Légió Hungária, a neo-Nazi group that assumed responsibility for organizing the event from Blood and Honour, receives support from the ruling Fidesz party, led by Trump ally Viktor Orbán, according to the 2023 report by B’nai B’rith and Amadeo Antonio Foundation, underwritten by the German Foreign Ministry.
In 2019, members of Légió Hungária vandalized a Jewish community center in Budapest during a nationalist gathering commemorating the 1956 uprising against the Soviet Union, as reported by the State Department during Trump’s first term.
This September, Hungary declared Antifa Ost a terrorist organization, in alignment with Trump’s agenda.
But the Trump administration has remained silent on the 2019 attack carried out by Légió Hungária, as well as reports cited by B’nai B’rith that participants in the 2020 “Day of Honor” chanted, “Jews out!”
The report also cited “Holocaust denial and distortion, historical revisionism of World War II, and worship of the Waffen-SS as core ideological elements of the event.”
Shortly after taking office this year, President Trump announced the launch of a Task Force to Combat Anti-Semitism, which accused U.S. universities of turning a blind eye to the issue, amidst an administration campaign to deport pro-Palestine activists.
“Anti-semitism in any environment is repugnant to this nation’s ideals,” said Leo Terrell, senior counsel to the assistant attorney general for civil rights and leader of the task force, when the effort was launched.
“The [Justice] Department takes seriously our responsibility to eradicate this hatred wherever it is found.”
The Department of Justice did not respond to a request for comment from Terrell for this story.
Despite Légió Hungária receiving state backing, Hungary’s Supreme Court reportedly upheld a police ban on the 2023 “Day of Honor,” finding: “Extreme groups are expected to appear at this event. The holding of the event in their presence may be accompanied by considerable attack on public order and peace.”
But, as a 2023 State Department report noted, neo-Nazis sidestepped the ban.

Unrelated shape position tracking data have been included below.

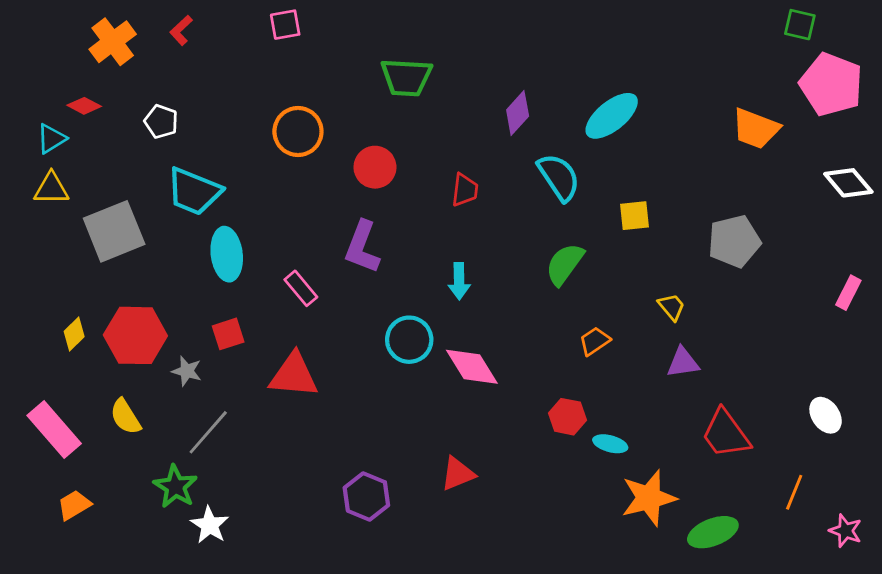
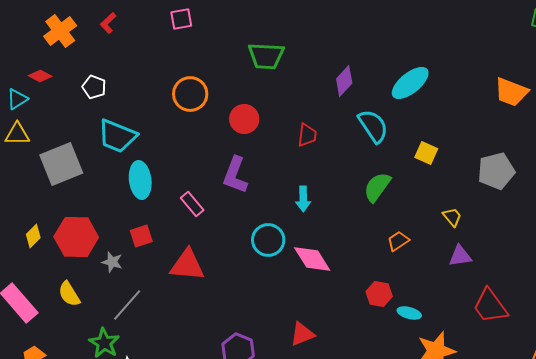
yellow square: (634, 216) -> (426, 153), turned 30

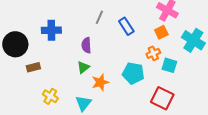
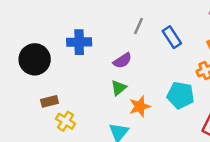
purple semicircle: (86, 45) -> (122, 61), turned -119
brown rectangle: (33, 67) -> (49, 101), moved
yellow cross: (50, 96) -> (66, 121), moved

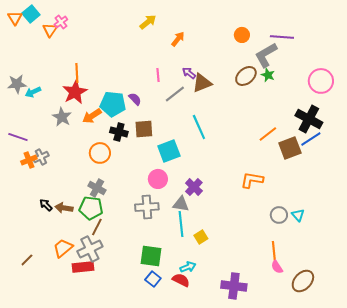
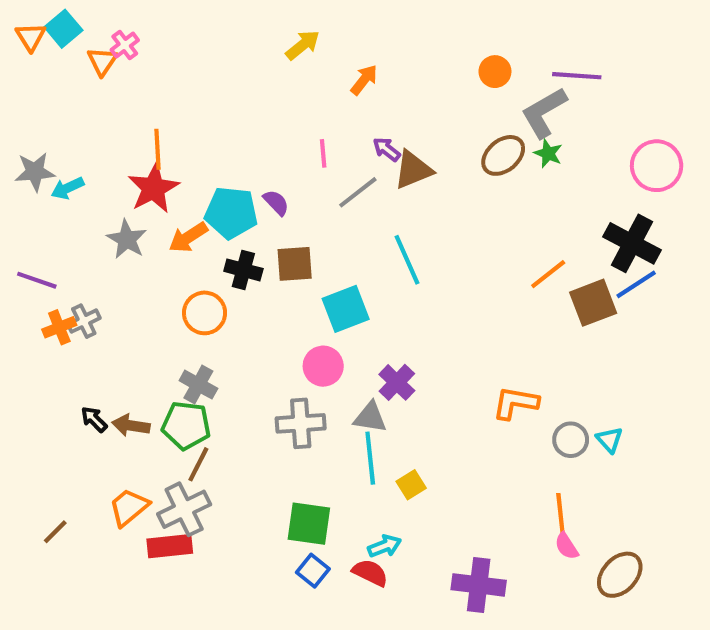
orange L-shape: (252, 180) -> (515, 403), moved

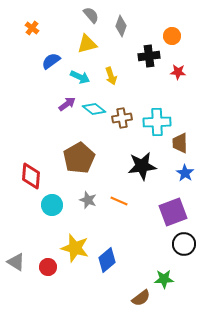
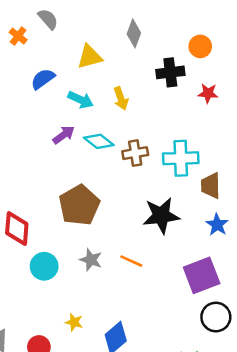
gray semicircle: (91, 15) -> (48, 19), moved
yellow star: (75, 248) -> (74, 322), size x0.5

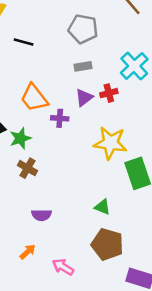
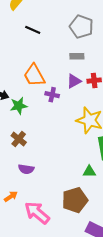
brown cross: (27, 168) -> (19, 139), moved
green triangle: (102, 207) -> (89, 172), moved, turned -32
brown pentagon: (107, 244) -> (75, 200), turned 30
pink arrow: (63, 267) -> (37, 213), size x1.5

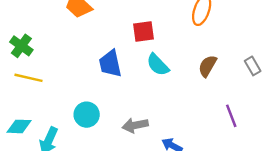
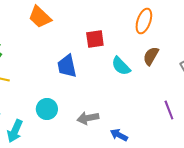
cyan semicircle: (158, 65) -> (121, 66), moved
brown semicircle: (208, 66) -> (151, 56), moved

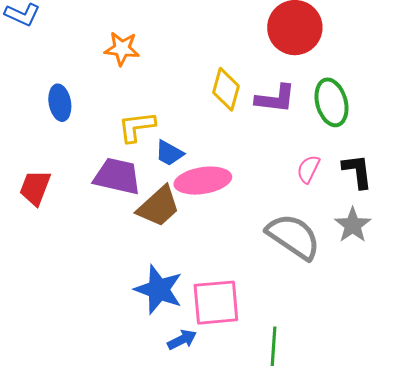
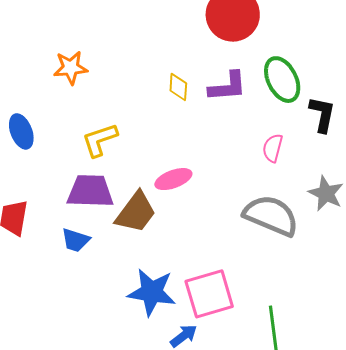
yellow diamond: (226, 89) -> (178, 87), size x0.7
blue trapezoid: (169, 153) -> (76, 240), moved
black L-shape: (357, 171) -> (322, 114), moved, turned 30
pink ellipse: (203, 181) -> (173, 179), size x0.7

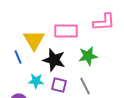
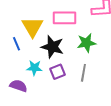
purple square: (59, 85) -> (57, 72), turned -35
gray line: (85, 86) -> (83, 73), turned 36

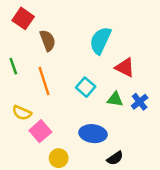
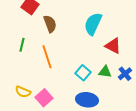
green line: (13, 66) -> (22, 45), turned 32
cyan square: (86, 87) -> (83, 73), moved
yellow semicircle: (22, 113) -> (23, 92), moved

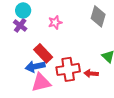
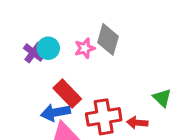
cyan circle: (23, 10) -> (48, 48), moved
gray diamond: (98, 16) -> (108, 39), moved

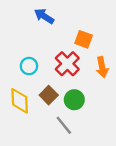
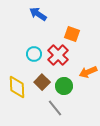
cyan circle: (29, 66) -> (34, 54), moved
orange arrow: (102, 67) -> (88, 72), moved, turned 78

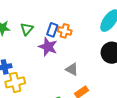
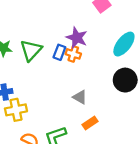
green triangle: (27, 29) -> (31, 50), size x1.5
purple star: (48, 47) -> (77, 38), moved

“Media outlets reported that despite the police ban, several hundred extreme-right and neo-Nazi sympathizers gathered in the Buda Castle to commemorate ‘Day of Honor.’ Police successfully prevented them from clashing with a group of 100-200 Hungarian and international counter-protesters in the area,” the report reads.
“According to statements by police, antifascist demonstrators elsewhere in the city assaulted several individuals they assumed to be affiliated with the extreme right,” the report continues.
“Similarly, extreme right sympathizers reportedly attacked groups they took to be antifascist demonstrators.”
The circumstances of violence allegedly committed by antifascists in Budapest is telling, Joscelyn told Raw Story.
“The U.S. went from designating al-Qaida for the 9/11 hijacking to designating overseas antifa adherents for brawling with neo-Nazis,” he said.
The State Department’s selective sanctions against antifascists while turning a blind eye to neo-Nazi violence reveals the Trump administration’s actual objectives, Joscelyn added.
“You saw even during the No Kings protests there were very prominent MAGA Republicans that said this was an extremist effort and warning of violence and warning of events that didn’t happen.
“That shows how desperate the administration and its supporters are to portray its opposition as extremists. The concept of antifa is the cudgel they’re using to bash their opposition.”